The deals industry is like an assembly line, so when one end isn't operating at full capacity, the other slows, too. That appears to partially explain the U.S. IPO market's shortcomings.
Private equity firms, historically a big supplier of initial public offerings, haven't been pulling their weight lately, as my Bloomberg News colleagues Alex Barinka and Kiel Porter pointed out here. While the S&P 500 index is in the green this year and closed at a new high on Aug. 15, financial sponsors have viewed the market as simply too volatile to exit their investments in this way (although markets have calmed considerably lately).
But even if that changes, don't necessarily count on private equity firms contributing much more excitement to the IPO market down the road -- at least as far as big, splashy deals are concerned.
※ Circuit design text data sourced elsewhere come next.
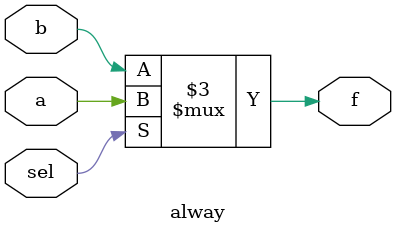
<source format=v>
module alway(f,a,b,sel);
    output f;
    input a,b,sel;
    reg f;
    always @(a or b or sel) begin
        if(sel) f=a;
        else f=b;
    end

endmodule //always
</source>
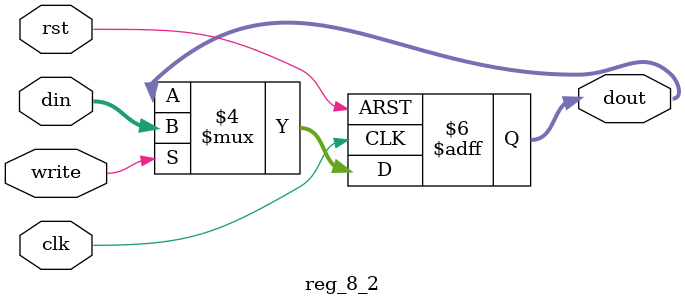
<source format=v>
module reg_8_2(clk,rst,write,din,dout);

output [7:0] dout;
input  clk,rst,write;
input  [7:0] din;

reg [7:0] dout;

always @ (posedge clk or negedge rst)
	begin
		if(!rst)
			dout  <= 8'hf6;
		else 
		  if(write)
					 dout<=din;
		  else 
					 dout<=dout;
	end

endmodule
</source>
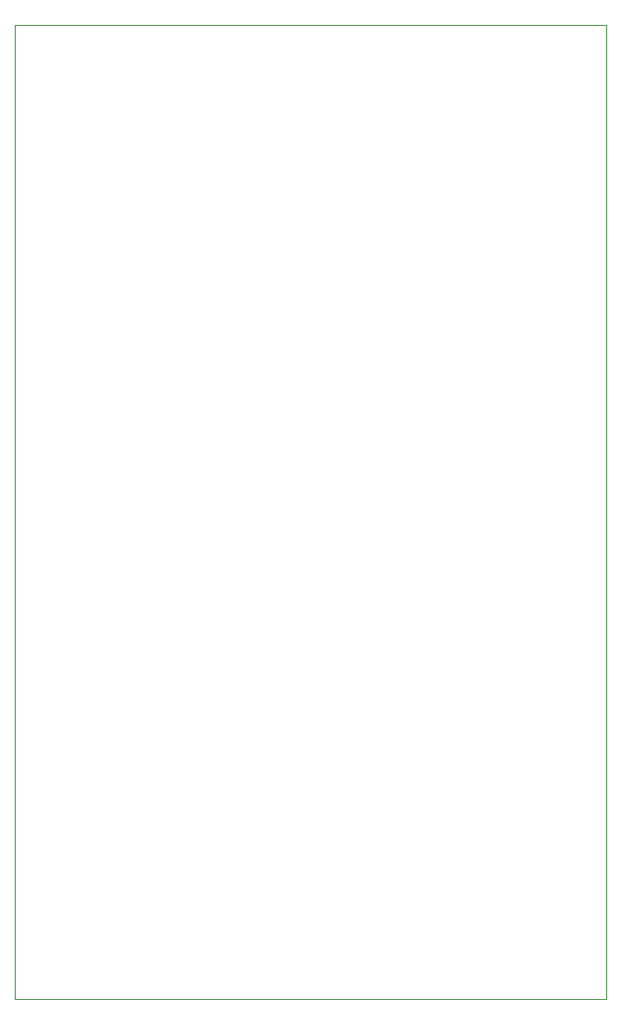
<source format=gbr>
G04 #@! TF.GenerationSoftware,KiCad,Pcbnew,(5.1.6)-1*
G04 #@! TF.CreationDate,2020-05-30T15:14:58+10:00*
G04 #@! TF.ProjectId,sand_drawing,73616e64-5f64-4726-9177-696e672e6b69,rev?*
G04 #@! TF.SameCoordinates,Original*
G04 #@! TF.FileFunction,Profile,NP*
%FSLAX46Y46*%
G04 Gerber Fmt 4.6, Leading zero omitted, Abs format (unit mm)*
G04 Created by KiCad (PCBNEW (5.1.6)-1) date 2020-05-30 15:14:58*
%MOMM*%
%LPD*%
G01*
G04 APERTURE LIST*
G04 #@! TA.AperFunction,Profile*
%ADD10C,0.050000*%
G04 #@! TD*
G04 APERTURE END LIST*
D10*
X150825200Y-164109400D02*
X150825200Y-74813160D01*
X96641920Y-164109400D02*
X96641920Y-74813160D01*
X150825200Y-164109400D02*
X96641920Y-164109400D01*
X96641920Y-74813160D02*
X150825200Y-74813160D01*
M02*

</source>
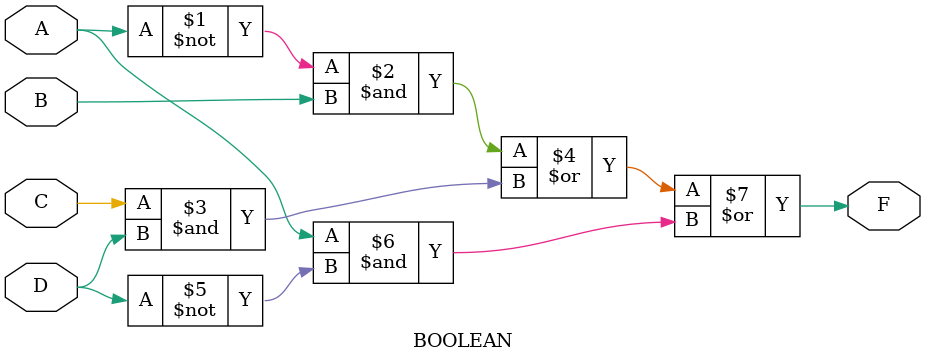
<source format=v>
 
module BOOLEAN (
    input  wire A,
    input  wire B,
    input  wire C,
    input  wire D,
    output wire F
);

assign F = (~A & B) | (C & D) | (A & ~D);

endmodule

</source>
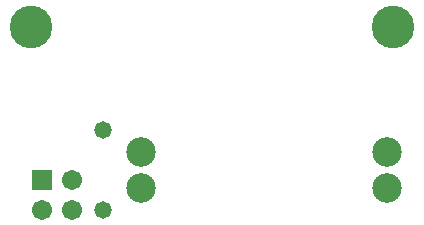
<source format=gbs>
G04*
G04 #@! TF.GenerationSoftware,Altium Limited,Altium Designer,18.1.7 (191)*
G04*
G04 Layer_Color=16711935*
%FSLAX25Y25*%
%MOIN*%
G70*
G01*
G75*
%ADD21C,0.09855*%
%ADD22R,0.06706X0.06706*%
%ADD23C,0.06706*%
%ADD24C,0.14186*%
%ADD25C,0.05800*%
D21*
X362445Y361094D02*
D03*
Y373299D02*
D03*
X280555D02*
D03*
Y361094D02*
D03*
D22*
X247500Y364000D02*
D03*
D23*
X257500D02*
D03*
X247500Y354000D02*
D03*
X257500D02*
D03*
D24*
X364500Y415000D02*
D03*
X244000D02*
D03*
D25*
X268000Y380500D02*
D03*
Y354000D02*
D03*
M02*

</source>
The days of mega-buyouts are long gone, for many reasons, one of which is that buyout firms can't team up on massive debt-funded deals like they did prior to the financial crisis. (Not to mention, an incredible number of former big-name LBO targets drowned in the debt they were saddled with back when they were taken private.)
Private equity firms are certainly still busy, but as Gillian Tan and I explained here last year, they're doing smaller deals, often even buying units of larger companies. And in the end, maybe that's a better way to go. The big exception this year: Leon Black's Apollo Global Management. It's taking private grocery chain Fresh Market, Redbox owner Outerwall, timeshare operator Diamond Resorts, and for-profit college company Apollo Education. That's more than $6 billion in total. Plus, Apollo bought security firm ADT in a deal that works out to about $15 billion.
Still, that's the only private equity buyout worth more than $10 billion this year. And any exit -- via IPO or otherwise -- is probably years away.
This column does not necessarily reflect the opinion of Bloomberg LP and its owners.